(Task to complete)
Could you copy the items line for line, starting from the very first line and ending with the line that contains "Ремонт квартир"?

-------

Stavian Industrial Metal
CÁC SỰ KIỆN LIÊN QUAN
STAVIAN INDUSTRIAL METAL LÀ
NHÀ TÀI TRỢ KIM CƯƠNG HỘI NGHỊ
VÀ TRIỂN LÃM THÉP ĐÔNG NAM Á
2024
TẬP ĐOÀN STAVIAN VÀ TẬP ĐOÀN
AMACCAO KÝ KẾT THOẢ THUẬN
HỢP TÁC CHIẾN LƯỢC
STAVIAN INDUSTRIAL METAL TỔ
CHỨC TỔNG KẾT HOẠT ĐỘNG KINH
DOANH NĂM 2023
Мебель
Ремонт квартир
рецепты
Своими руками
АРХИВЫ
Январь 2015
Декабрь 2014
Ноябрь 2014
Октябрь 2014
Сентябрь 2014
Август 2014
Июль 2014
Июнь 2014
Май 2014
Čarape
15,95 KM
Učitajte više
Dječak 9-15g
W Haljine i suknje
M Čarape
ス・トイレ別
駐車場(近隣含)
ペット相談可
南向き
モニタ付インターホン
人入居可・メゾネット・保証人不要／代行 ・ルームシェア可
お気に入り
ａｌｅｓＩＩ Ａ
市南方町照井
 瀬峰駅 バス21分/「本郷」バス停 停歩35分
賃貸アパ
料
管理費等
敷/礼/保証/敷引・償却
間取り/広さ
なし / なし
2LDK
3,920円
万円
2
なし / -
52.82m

-------

(Task response)
Stavian Industrial Metal
CÁC SỰ KIỆN LIÊN QUAN
STAVIAN INDUSTRIAL METAL LÀ
NHÀ TÀI TRỢ KIM CƯƠNG HỘI NGHỊ
VÀ TRIỂN LÃM THÉP ĐÔNG NAM Á
2024
TẬP ĐOÀN STAVIAN VÀ TẬP ĐOÀN
AMACCAO KÝ KẾT THOẢ THUẬN
HỢP TÁC CHIẾN LƯỢC
STAVIAN INDUSTRIAL METAL TỔ
CHỨC TỔNG KẾT HOẠT ĐỘNG KINH
DOANH NĂM 2023
Мебель
Ремонт квартир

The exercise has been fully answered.